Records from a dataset
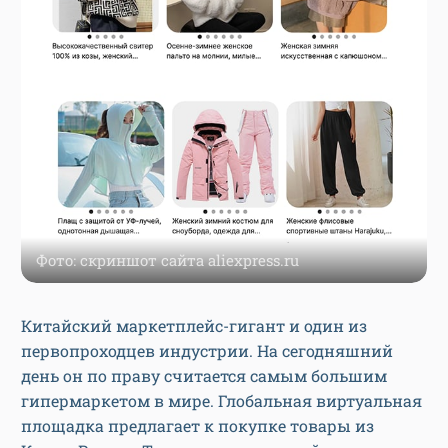
Фото: скриншот сайта aliexpress.ru
Китайский маркетплейс-гигант и один из
первопроходцев индустрии. На сегодняшний
день он по праву считается самым большим
гипермаркетом в мире. Глобальная виртуальная
площадка предлагает к покупке товары из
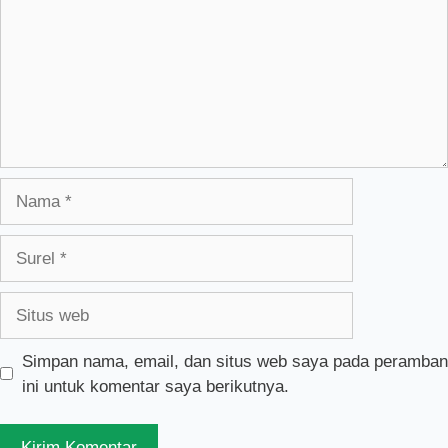
Nama
Surel
Situs
web
Simpan nama, email, dan situs web saya pada peramban
ini untuk komentar saya berikutnya.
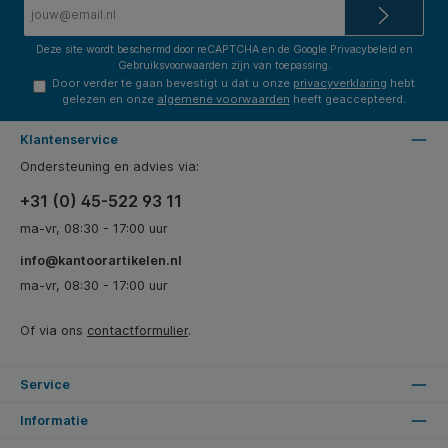
E-
mailadres*
Deze site wordt beschermd door reCAPTCHA en de Google
Privacybeleid
en
Gebruiksvoorwaarden
zijn van toepassing.
Door verder te gaan bevestigt u dat u onze
privacyverklaring
hebt
gelezen en onze
algemene voorwaarden
heeft geaccepteerd.
Klantenservice
Ondersteuning en advies via:
+31 (0) 45-522 93 11
ma-vr, 08:30 - 17:00 uur
info@kantoorartikelen.nl
ma-vr, 08:30 - 17:00 uur
Of via ons
contactformulier
.
Service
Informatie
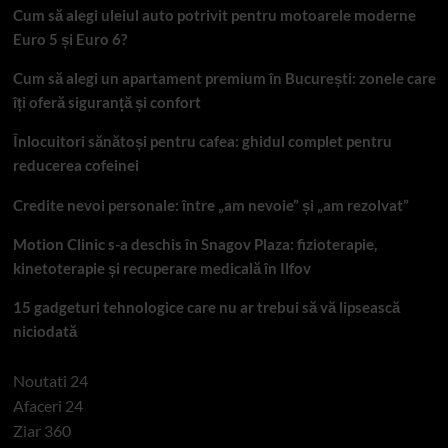
Cum să alegi uleiul auto potrivit pentru motoarele moderne
Euro 5 și Euro 6?
Cum să alegi un apartament premium în București: zonele care
îți oferă siguranță și confort
Înlocuitori sănătoși pentru cafea: ghidul complet pentru
reducerea cofeinei
Credite nevoi personale: între „am nevoie” și „am rezolvat”
Motion Clinic s-a deschis în Snagov Plaza: fizioterapie,
kinetoterapie și recuperare medicală în Ilfov
15 gadgeturi tehnologice care nu ar trebui să vă lipsească
niciodată
Noutati 24
Afaceri 24
Ziar 360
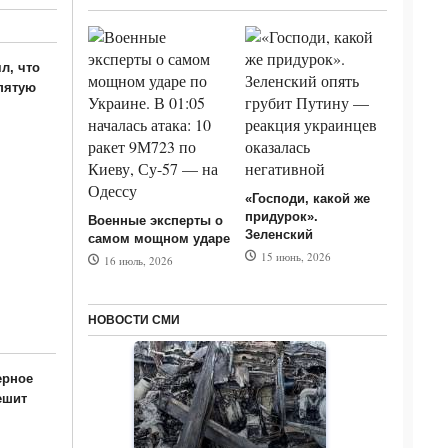
л, что
пятую
«Господи, какой же
придурок».
Военные эксперты о
Зеленский
самом мощном ударе
15 июнь, 2026
16 июль, 2026
НОВОСТИ СМИ
ерное
ешит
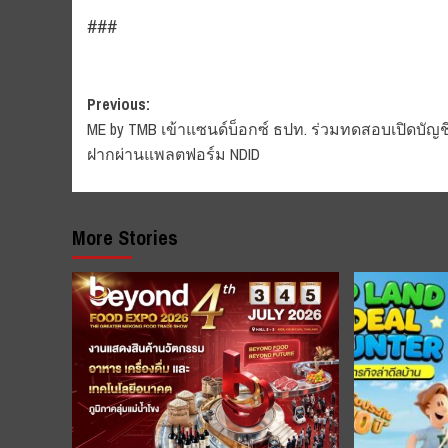
###
Post
Previous:
ME by TMB เข้าแซนด์บ็อกซ์ ธปท. ร่วมทดสอบเปิดบัญชี
navigation
ฝากผ่านแพลตฟอร์ม NDID
More Stories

● **WORK REQUEST**: Pull every line containing "care" out of the entries.

● **RESPONSE TO THIS EXERCISE**:
Cum să alegi un apartament premium în București: zonele care
15 gadgeturi tehnologice care nu ar trebui să vă lipsească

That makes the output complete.